Originally Posted by supton
.... old tires will have less ice traction. Correct?


YES

https://www.vti.se/en/Publications/...now-grip-for-worn-and-new-winter-_878116

Quote
From the Swedish National Road and Transport Research Institute (VTI):

...This study has measured ice and snow grip for used and new winter tyres, with the purpose to investigate how the road grip on ice and snow for different types of winter tyres degrade by age and degree of wear. In total, 77 tyres have been tested, of which 27 were completely new while 50 were used. The tyres have been tested on smooth ice and packed snow. The results show that with respect to ice grip, the studded tyres have a larger performance decrease when worn, than the unstudded winter tyres. However, the ice grip of worn studded tyres were still clearly superior to that of worn unstudded tyres. The used unstudded tyres of European type have in general a very poor ice grip, on level with two summer tyres that were also tested... The study also shows that the premium tyres in general have better ice and snow performance compared to the budget tyres, for both new and used tyres....
 
Originally Posted by supton
So... Siping is for snow traction. Tire compound is more important for ice traction (more pliable in cold temps). Old tires tend to be less pliable, thus old tires will have less ice traction. Correct?

All tires start losing traction when they're older. Some of the speculation over the Porsche Carrera GT crash that killed Paul Walker was that the tires were 9 years old and had lost much of their grip.

Still - I remember when I was back riding bikes, I was told that typical Michelin or Vittoria folding tires needed to "cure" for at least 6 months for one reason or another.
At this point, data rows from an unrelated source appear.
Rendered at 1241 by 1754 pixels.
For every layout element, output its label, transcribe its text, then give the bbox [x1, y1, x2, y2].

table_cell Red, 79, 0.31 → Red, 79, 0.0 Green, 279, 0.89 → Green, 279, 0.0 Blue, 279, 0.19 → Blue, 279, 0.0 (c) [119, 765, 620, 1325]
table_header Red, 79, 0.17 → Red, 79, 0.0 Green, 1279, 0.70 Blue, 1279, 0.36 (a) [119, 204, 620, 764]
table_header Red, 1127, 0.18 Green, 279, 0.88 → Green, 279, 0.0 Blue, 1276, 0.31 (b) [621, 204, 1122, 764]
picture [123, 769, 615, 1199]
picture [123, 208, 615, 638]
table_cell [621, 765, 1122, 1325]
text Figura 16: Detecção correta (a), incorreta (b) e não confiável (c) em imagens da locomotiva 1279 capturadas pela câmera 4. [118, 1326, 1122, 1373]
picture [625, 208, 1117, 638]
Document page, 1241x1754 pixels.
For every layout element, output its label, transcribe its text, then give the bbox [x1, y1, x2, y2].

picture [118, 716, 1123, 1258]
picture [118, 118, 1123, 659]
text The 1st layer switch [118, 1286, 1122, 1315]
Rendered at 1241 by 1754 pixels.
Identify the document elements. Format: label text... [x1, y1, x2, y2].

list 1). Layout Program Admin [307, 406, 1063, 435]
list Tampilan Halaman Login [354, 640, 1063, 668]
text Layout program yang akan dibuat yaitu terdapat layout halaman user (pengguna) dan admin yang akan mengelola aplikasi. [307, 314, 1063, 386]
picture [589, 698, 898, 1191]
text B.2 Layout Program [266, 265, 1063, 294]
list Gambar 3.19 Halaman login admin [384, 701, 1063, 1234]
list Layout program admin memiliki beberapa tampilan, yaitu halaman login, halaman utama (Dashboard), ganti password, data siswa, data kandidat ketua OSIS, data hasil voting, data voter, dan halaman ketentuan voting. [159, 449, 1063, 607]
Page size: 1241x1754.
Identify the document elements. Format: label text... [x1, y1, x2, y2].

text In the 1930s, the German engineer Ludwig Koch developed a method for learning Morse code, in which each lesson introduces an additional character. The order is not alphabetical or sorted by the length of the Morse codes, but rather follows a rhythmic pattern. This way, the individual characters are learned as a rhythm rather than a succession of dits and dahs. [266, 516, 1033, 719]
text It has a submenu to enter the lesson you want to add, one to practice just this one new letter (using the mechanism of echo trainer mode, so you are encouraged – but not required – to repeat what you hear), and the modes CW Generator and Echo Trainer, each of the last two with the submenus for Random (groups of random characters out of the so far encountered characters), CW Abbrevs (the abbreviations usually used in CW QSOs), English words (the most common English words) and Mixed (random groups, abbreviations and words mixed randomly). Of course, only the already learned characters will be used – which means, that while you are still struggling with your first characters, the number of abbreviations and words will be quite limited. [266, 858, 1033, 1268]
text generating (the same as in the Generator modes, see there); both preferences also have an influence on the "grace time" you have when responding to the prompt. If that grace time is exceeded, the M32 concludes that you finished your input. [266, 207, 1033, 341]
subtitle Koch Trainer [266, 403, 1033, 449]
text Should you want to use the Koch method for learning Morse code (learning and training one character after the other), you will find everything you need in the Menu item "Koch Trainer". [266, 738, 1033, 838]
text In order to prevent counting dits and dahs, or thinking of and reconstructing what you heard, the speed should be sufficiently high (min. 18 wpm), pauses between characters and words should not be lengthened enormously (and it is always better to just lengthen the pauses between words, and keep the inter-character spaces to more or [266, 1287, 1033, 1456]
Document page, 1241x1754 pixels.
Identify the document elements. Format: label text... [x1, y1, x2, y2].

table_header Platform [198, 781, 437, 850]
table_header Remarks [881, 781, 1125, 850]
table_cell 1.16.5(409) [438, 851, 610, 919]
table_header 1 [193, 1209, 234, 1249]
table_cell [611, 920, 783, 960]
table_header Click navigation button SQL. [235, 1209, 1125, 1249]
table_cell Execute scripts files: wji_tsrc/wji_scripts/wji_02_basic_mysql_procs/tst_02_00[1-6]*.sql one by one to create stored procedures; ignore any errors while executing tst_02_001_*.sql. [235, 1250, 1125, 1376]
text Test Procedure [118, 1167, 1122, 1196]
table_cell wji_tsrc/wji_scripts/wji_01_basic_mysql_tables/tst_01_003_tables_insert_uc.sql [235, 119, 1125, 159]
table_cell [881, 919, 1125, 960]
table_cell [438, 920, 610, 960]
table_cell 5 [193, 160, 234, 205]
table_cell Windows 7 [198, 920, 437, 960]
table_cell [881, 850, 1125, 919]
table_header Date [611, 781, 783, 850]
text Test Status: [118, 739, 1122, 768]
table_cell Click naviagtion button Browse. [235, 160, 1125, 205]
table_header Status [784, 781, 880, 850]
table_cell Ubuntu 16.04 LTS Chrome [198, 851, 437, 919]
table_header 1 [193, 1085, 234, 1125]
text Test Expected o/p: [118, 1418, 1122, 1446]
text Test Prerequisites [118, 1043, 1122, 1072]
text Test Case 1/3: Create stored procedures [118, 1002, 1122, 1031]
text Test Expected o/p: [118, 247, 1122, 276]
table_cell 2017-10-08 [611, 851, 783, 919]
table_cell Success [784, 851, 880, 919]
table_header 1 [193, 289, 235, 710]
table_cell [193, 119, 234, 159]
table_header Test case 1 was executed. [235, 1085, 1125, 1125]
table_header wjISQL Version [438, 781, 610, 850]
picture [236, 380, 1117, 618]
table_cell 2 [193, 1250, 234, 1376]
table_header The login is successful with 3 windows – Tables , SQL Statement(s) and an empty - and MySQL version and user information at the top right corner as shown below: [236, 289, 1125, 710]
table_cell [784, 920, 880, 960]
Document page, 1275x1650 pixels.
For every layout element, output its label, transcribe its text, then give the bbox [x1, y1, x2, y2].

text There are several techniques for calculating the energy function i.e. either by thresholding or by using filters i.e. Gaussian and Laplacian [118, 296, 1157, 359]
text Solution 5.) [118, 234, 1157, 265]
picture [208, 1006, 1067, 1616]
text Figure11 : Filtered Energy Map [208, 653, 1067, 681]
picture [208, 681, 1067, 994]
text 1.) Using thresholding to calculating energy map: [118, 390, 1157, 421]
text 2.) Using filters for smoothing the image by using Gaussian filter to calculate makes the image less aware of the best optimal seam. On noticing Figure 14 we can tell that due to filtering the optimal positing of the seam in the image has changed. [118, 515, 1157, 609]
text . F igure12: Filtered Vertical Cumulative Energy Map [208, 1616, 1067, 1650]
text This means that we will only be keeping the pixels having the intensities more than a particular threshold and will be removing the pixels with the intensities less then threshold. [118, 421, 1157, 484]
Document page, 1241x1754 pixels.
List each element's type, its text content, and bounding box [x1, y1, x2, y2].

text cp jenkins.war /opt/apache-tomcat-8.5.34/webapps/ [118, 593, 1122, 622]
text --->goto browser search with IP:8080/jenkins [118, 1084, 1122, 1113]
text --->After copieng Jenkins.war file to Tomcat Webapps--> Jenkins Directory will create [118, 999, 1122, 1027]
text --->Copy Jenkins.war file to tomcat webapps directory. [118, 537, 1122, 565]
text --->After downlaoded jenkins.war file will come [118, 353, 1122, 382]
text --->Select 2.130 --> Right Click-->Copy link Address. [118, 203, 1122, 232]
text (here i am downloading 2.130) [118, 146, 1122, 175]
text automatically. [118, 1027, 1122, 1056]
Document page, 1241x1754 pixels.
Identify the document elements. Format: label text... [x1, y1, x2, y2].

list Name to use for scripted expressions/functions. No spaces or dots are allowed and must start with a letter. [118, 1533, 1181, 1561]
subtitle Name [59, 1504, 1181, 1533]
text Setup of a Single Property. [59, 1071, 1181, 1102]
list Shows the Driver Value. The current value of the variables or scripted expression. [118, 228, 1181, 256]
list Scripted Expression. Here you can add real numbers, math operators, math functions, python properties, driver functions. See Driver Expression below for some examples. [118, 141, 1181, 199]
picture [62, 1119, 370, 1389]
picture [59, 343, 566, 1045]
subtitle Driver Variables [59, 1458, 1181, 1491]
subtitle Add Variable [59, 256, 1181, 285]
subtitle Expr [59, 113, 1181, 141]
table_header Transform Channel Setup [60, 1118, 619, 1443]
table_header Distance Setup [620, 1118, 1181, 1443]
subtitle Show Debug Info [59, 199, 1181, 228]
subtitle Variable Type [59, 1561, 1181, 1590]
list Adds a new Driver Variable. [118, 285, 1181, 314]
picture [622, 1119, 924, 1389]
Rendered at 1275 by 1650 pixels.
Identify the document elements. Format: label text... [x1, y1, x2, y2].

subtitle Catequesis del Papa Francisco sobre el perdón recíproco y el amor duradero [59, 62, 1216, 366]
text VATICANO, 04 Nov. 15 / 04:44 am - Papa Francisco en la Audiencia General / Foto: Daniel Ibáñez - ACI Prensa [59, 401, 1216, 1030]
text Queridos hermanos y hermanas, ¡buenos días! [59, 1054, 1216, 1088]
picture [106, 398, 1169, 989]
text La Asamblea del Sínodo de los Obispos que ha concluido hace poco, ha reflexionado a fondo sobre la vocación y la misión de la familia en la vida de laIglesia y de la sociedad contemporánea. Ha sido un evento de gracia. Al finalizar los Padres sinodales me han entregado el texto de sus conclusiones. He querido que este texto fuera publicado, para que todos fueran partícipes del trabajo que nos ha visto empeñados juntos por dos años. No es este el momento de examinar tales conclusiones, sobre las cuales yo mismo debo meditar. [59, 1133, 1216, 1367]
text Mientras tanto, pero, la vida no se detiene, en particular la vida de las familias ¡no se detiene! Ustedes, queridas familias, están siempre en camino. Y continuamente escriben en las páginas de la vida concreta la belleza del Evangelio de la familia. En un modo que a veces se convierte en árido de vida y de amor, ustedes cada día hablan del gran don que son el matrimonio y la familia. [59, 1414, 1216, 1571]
I didn't necessarily understand what the rationale was for doing it.
 
Originally Posted by y_p_w
Originally Posted by supton
So... Siping is for snow traction. Tire compound is more important for ice traction (more pliable in cold temps). Old tires tend to be less pliable, thus old tires will have less ice traction. Correct?

All tires start losing traction when they're older. Some of the speculation over the Porsche Carrera GT crash that killed Paul Walker was that the tires were 9 years old and had lost much of their grip.

Still - I remember when I was back riding bikes, I was told that typical Michelin or Vittoria folding tires needed to "cure" for at least 6 months for one reason or another. I didn't necessarily understand what the rationale was for doing it.

I wonder if those tires had to "cure" by letting anything evaporate off? Mold release or whatever.

Well, the tires I have on my car are about a year old--I installed sometime last winter. I don't recall the date code but they are at worst case 2 years old--but only 1 year in service. I'm around 3-4/32's of tread left, end of life as far as I'm concerned. As expected, traction is suffering (which is fun for handbrake turns, not so much the rest of the time). As such I don't think the rubber has "dried" out much, but who knows.